The report from Dr. David McKeown calls on council to maintain its May, 2013 resolution opposing any expanded gaming in Toronto but it also says that if consent is given for the addition of table games at Woodbine it should be conditional on the hours of operation being limited to no more than 18 hours a day.

Currently the electronic gaming machines at Woodbine are available to patrons 24 hours a day, seven days a week.

“As the board of health concluded in 2012 and 2013, the best way to prevent problem gambling increases is to not expand gambling access.
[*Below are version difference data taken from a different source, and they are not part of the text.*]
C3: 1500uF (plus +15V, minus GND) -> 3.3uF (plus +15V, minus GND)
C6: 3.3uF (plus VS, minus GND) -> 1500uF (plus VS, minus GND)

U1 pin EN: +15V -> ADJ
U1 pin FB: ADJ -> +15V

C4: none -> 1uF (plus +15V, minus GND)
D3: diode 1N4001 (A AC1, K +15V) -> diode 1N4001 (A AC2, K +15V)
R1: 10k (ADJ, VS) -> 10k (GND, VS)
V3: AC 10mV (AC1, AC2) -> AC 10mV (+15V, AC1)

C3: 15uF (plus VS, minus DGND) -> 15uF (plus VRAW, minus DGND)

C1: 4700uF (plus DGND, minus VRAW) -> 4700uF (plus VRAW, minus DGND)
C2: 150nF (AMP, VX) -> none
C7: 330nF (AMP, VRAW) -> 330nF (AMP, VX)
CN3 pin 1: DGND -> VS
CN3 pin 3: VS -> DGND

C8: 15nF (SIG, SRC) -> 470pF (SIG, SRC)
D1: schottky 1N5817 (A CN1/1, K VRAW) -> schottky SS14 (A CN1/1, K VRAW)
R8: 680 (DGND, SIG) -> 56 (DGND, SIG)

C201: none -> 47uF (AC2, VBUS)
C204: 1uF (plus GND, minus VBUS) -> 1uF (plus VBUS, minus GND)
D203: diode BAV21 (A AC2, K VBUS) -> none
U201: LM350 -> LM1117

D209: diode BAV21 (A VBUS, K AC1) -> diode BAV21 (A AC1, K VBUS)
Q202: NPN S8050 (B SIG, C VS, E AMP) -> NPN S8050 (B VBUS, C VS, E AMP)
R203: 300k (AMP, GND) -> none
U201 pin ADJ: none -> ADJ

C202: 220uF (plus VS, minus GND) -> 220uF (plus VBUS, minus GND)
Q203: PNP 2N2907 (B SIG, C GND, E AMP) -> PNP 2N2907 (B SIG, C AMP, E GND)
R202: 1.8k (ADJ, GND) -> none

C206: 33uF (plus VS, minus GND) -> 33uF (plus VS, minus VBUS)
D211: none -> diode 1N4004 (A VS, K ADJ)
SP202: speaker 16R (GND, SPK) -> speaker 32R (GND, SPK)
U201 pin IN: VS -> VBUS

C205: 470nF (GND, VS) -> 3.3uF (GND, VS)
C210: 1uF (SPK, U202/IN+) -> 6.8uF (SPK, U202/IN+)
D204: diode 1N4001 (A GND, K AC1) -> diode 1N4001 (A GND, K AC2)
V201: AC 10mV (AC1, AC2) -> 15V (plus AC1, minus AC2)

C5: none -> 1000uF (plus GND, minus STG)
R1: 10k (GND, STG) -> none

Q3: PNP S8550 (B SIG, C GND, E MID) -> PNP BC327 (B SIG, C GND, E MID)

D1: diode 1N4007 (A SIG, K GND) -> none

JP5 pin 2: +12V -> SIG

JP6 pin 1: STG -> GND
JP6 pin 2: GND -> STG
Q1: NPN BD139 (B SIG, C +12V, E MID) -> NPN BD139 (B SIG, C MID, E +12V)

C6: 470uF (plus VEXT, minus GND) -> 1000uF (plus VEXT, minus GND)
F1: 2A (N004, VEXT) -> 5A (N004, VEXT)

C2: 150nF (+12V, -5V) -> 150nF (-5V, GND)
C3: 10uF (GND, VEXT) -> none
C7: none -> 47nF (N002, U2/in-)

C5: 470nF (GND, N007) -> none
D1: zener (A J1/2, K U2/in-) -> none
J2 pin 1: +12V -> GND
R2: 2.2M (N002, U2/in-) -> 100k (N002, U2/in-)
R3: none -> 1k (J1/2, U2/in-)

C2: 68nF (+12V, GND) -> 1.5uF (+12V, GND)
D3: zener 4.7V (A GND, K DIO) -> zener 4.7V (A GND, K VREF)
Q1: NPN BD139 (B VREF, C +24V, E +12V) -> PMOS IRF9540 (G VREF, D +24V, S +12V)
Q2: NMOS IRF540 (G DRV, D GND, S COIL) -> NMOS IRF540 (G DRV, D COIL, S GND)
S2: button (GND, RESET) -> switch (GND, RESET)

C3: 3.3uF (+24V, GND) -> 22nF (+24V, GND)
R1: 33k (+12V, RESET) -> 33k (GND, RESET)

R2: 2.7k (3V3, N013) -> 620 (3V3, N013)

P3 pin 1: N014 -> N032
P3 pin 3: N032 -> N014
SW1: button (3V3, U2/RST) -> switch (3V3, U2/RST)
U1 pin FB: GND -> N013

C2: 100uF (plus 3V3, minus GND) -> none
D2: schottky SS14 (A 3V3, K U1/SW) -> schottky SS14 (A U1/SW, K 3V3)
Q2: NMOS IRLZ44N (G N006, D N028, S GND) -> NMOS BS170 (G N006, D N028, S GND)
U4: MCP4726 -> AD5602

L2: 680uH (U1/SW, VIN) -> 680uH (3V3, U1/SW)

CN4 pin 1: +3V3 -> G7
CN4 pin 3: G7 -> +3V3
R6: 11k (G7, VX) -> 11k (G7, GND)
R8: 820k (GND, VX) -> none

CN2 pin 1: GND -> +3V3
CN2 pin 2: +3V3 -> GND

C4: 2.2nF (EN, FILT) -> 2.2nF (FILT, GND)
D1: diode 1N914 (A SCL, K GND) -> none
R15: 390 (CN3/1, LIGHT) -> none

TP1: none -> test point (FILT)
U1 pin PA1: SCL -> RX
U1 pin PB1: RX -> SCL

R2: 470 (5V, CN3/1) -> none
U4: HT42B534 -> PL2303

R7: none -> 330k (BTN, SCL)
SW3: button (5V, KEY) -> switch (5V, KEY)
Should council decide to proceed with expansion, however, it should identify harm mitigation measures and strategies to reduce problem gambling as conditions for its approval that would apply to both OLG and any future private operator,” the report states. “While Toronto Public Health has previously identified a number of measures that would be effective at lessening problem gambling, requiring any future private operator at Woodbine to maintain existing responsible gaming measures and reducing hours of operation are likely to have the greatest impact on problem gambling in relation to this facility.”

In March, council voted in favour of asking the city manager to report back to executive committee on June 30 about the economic and social implications of expanded gaming at Woodbine.

As part of that decision, council also authorized the city manager to conduct public consultations on the idea, the results of which will be included in his presentation to executive committee.

In his report McKeown said that while the expansion of gaming at Woodbine would attract some tourists, the majority of new patrons would come from Rexdale and the surrounding area, which would be “more vulnerable to the impacts of problem gambling” due to below average income levels.

“A review of gambling studies reported that lower income people contribute a higher proportion of their income to gambling than people in middle and high income groups. Furthermore, recent estimates indicate that Ontario problem gamblers currently account for 24% of the expenditure on government-sponsored gambling, with this proportion being even higher for casino table games and electronic gambling machines. This suggests a large part of gambling spending in Ontario is coming from a small group of vulnerable people,” the report said.

McKeown’s report will be considered by the board of health on Monday.